Une préoccupation partagée par Jean-Marc Bourreau, partenaire de Consulum Aviation : "Quand les gens sont stressés ou inquiets, il est clair qu'ils ne voyagent pas. Nous devons penser aux passagers et à ce que nous devons faire pour qu'ils aient de nouveau confiance et qu'ils recommencent à voyager," a-t-il insisté.

Des innovations durables, mais pas n'importe lesquelles

Autre thème parmi les trois principaux abordés lors du Forum : le développement durable. Les entreprises du secteur et les compagnies aériennes ont affiché leur volonté d'investir dans des innovations afin de réduire les émissions carbone et protéger l'environnement.

"Le secteur aéronautique ne peut pas se reposer continuellement sur le passé, il doit regarder vers l'avenir et la durabilité est une nécessité," a assuré lors du forum, Salvatore Sciacchitano, président du conseil de l'OACI. "Nous devons poursuivre le processus de décarbonisation avec un objectif clair en vue d'établir un index en la matière dans 20 ou 30 ans," a-t-il indiqué.
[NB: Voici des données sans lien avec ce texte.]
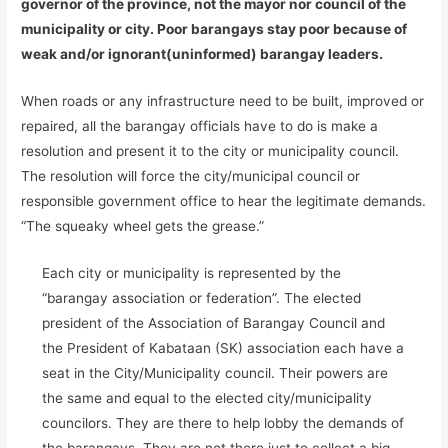
governor of the province, not the mayor nor council of the
municipality or city. Poor barangays stay poor because of
weak and/or ignorant(uninformed) barangay leaders.
When roads or any infrastructure need to be built, improved or
repaired, all the barangay officials have to do is make a
resolution and present it to the city or municipality council.
The resolution will force the city/municipal council or
responsible government office to hear the legitimate demands.
“The squeaky wheel gets the grease.”
Each city or municipality is represented by the
“barangay association or federation”. The elected
president of the Association of Barangay Council and
the President of Kabataan (SK) association each have a
seat in the City/Municipality council. Their powers are
the same and equal to the elected city/municipality
councilors. They are there to help lobby the demands of
the barangays. They are not there just to collect a big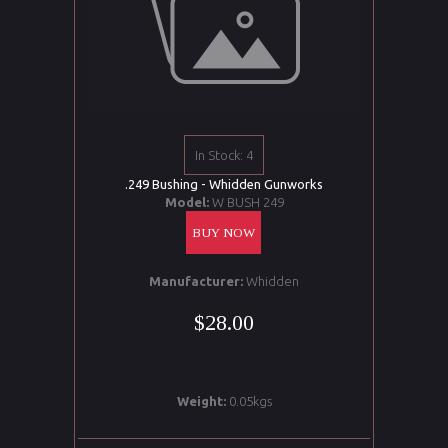
In Stock: 4
.249 Bushing - Whidden Gunworks
Model:
W BUSH 249
BUY NOW
Manufacturer:
Whidden
$28.00
Weight:
0.05kgs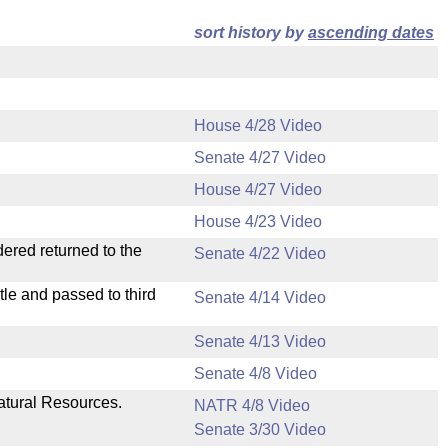
sort history by
ascending dates
House 4/28 Video
Senate 4/27 Video
House 4/27 Video
House 4/23 Video
dered returned to the
Senate 4/22 Video
le and passed to third
Senate 4/14 Video
Senate 4/13 Video
Senate 4/8 Video
atural Resources.
NATR 4/8 Video
Senate 3/30 Video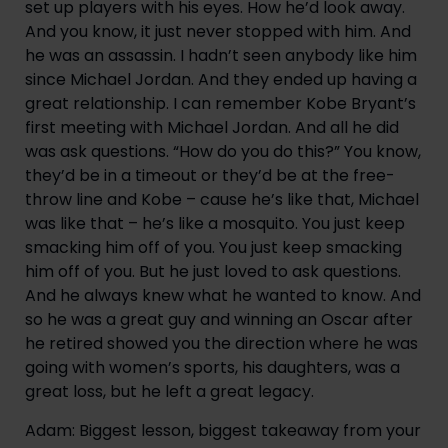
set up players with his eyes. How he’d look away. 
And you know, it just never stopped with him. And 
he was an assassin. I hadn’t seen anybody like him 
since Michael Jordan. And they ended up having a 
great relationship. I can remember Kobe Bryant’s 
first meeting with Michael Jordan. And all he did 
was ask questions. “How do you do this?” You know, 
they’d be in a timeout or they’d be at the free-
throw line and Kobe – cause he’s like that, Michael 
was like that – he’s like a mosquito. You just keep 
smacking him off of you. You just keep smacking 
him off of you. But he just loved to ask questions. 
And he always knew what he wanted to know. And 
so he was a great guy and winning an Oscar after 
he retired showed you the direction where he was 
going with women’s sports, his daughters, was a 
great loss, but he left a great legacy.
Adam: Biggest lesson, biggest takeaway from your 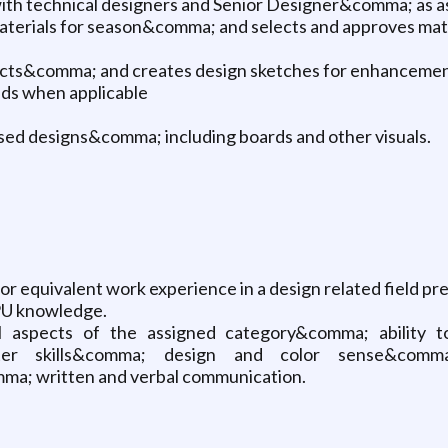
ith technical designers and Senior Designer&comma; as a
materials for season&comma; and selects and approves mate
ducts&comma; and creates design sketches for enhancemen
nds when applicable
ed designs&comma; including boards and other visuals.
r equivalent work experience in a design related field pr
 PU knowledge.
 aspects of the assigned category&comma; ability t
er skills&comma; design and color sense&comma
a; written and verbal communication.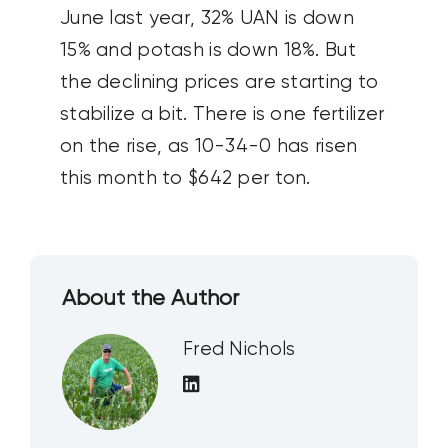
June last year, 32% UAN is down
15% and potash is down 18%. But
the declining prices are starting to
stabilize a bit. There is one fertilizer
on the rise, as 10-34-0 has risen
this month to $642 per ton.
About the Author
Fred Nichols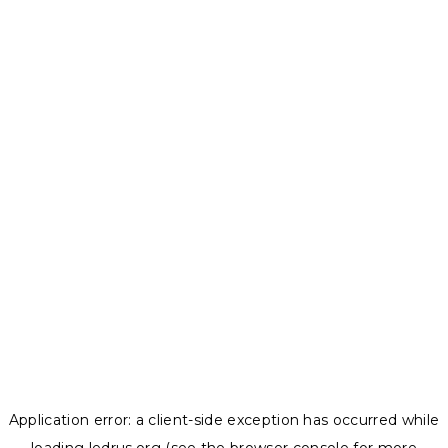
Application error: a
client
-side exception has occurred while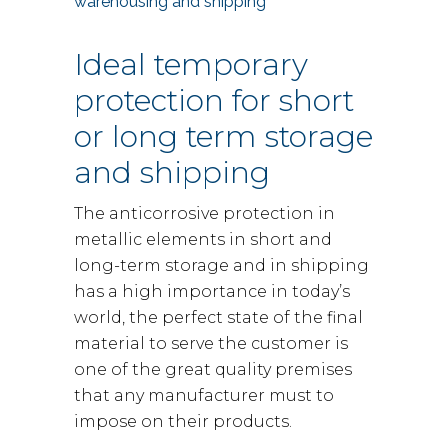
warehousing and shipping
Ideal temporary
protection for short
or long term storage
and shipping
The anticorrosive protection in
metallic elements in short and
long-term storage and in shipping
has a high importance in today’s
world, the perfect state of the final
material to serve the customer is
one of the great quality premises
that any manufacturer must to
impose on their products.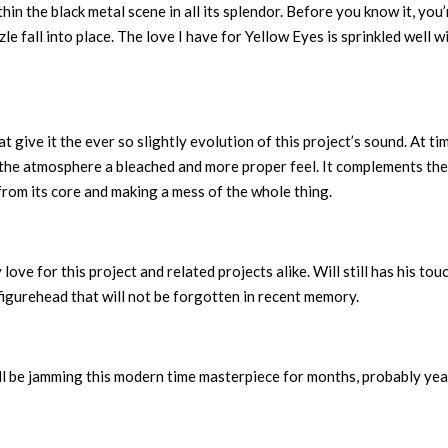
in the black metal scene in all its splendor. Before you know it, you’
zle fall into place. The love I have for Yellow Eyes is sprinkled well w
give it the ever so slightly evolution of this project’s sound. At ti
s the atmosphere a bleached and more proper feel. It complements the
 from its core and making a mess of the whole thing.
love for this project and related projects alike. Will still has his touc
 figurehead that will not be forgotten in recent memory.
ll be jamming this modern time masterpiece for months, probably yea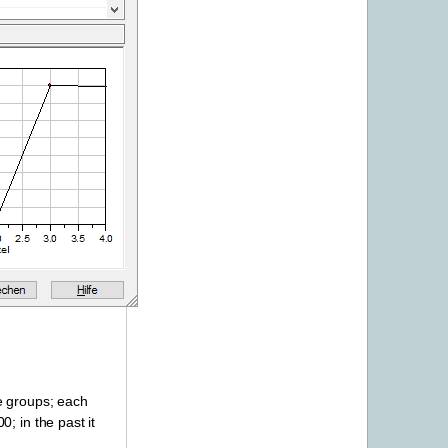
e groups; each
; in the past it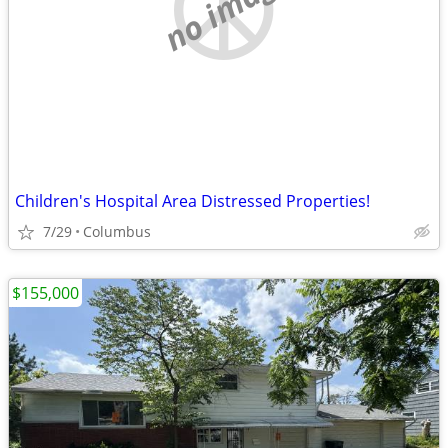
no image
Children's Hospital Area Distressed Properties!
7/29
Columbus
$155,000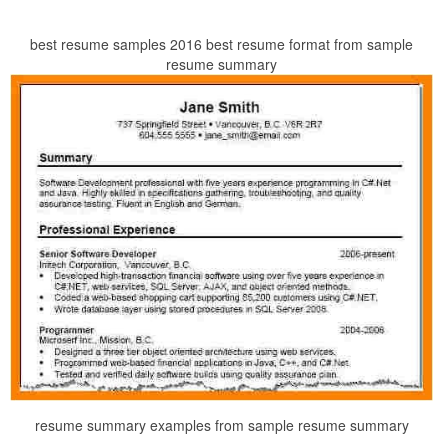
best resume samples 2016 best resume format from sample
resume summary
resume summary examples from sample resume summary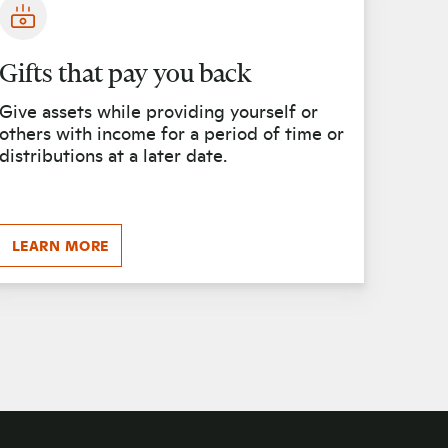
Gifts that pay you back
Give assets while providing yourself or
others with income for a period of time or
distributions at a later date.
LEARN MORE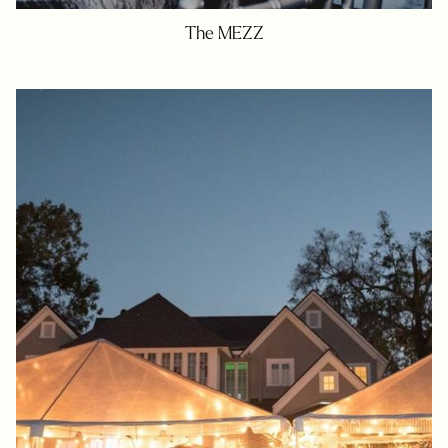
The MEZZ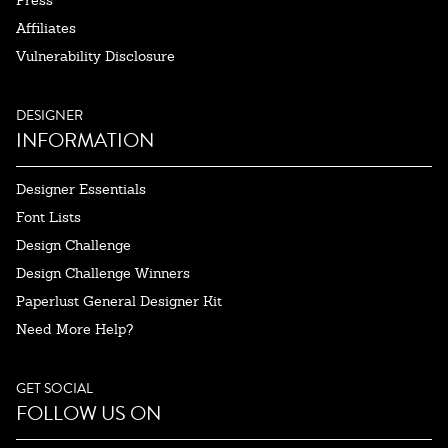
Press
Affiliates
Vulnerability Disclosure
DESIGNER
INFORMATION
Designer Essentials
Font Lists
Design Challenge
Design Challenge Winners
Paperlust General Designer Kit
Need More Help?
GET SOCIAL
FOLLOW US ON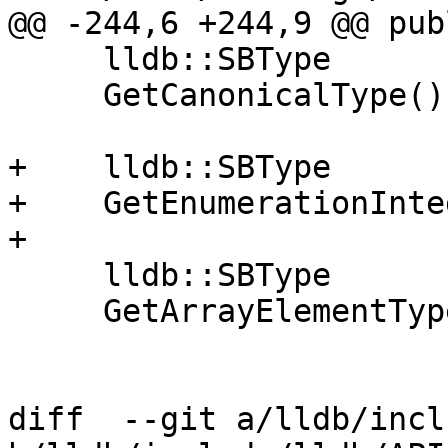
@@ -244,6 +244,9 @@ publ
     lldb::SBType

     GetCanonicalType();

+    lldb::SBType

+    GetEnumerationInte
+

     lldb::SBType

     GetArrayElementType ();

diff  --git a/lldb/incl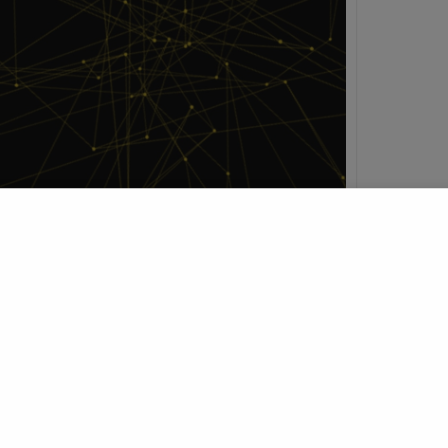
h
t Profile
Join Research Group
Pour y parvenir, il faut miser sur l'innovation, mais en faisant les bons choix selon Henrik Hololei, directeur général de la Mobilité et des Transports à la Commission européenne. "Les carburants verts, c'est clairement l'avenir de l'aéronautique, ils représentent une grande partie de la solution ; mais de quel type de carburants verts parlons-nous ? C'est un point qui n'est pas encore tranché," a-t-il fait remarquer. "Si l'aéronautique ne devient pas plus durable, elle n'aura tout simplement plus l'autorisation de se développer à l'avenir," a-t-il averti avant d'ajouter : "Je crois que tous les acteurs de ce secteur commencent à en avoir conscience et à faire plus dans ce domaine."

Reprise du tourisme

Selon le Conseil mondial du voyage et du tourisme (WTTC), ces deux secteurs devraient générer 233 milliards d'euros de profits au Moyen-Orient cette année.

L'Arabie Saoudite, de son côté, a annoncé vouloir augmenter le nombre de connections depuis le Royaume pour pouvoir desservir 250 destinations et atteindre un marché de 330 millions de passagers, mais aussi lancer une nouvelle compagnie aérienne nationale.

"Notre stratégie comporte des objectifs très ambitieux," a affirmé Mohammed Al Khuraisi, vice-président au sein de la GACA, "comme d'encourager le tourisme et de mettre en œuvre les stratégies nationales de transport et de logistique. Elle vise à tripler le nombre de passagers d'ici à 2030," a-t-il indiqué. "Pour y parvenir, nous devons augmenter la capacité en développant nos compagnies nationales actuelles, en invitant davantage de leurs homologues étrangères à se connecter au Royaume et en lançant une nouvelle compagnie nationale."

L'Arabie Saoudite affiche ses ambitions alors qu'elle aussi entend bénéficier de la reprise du marché du tourisme.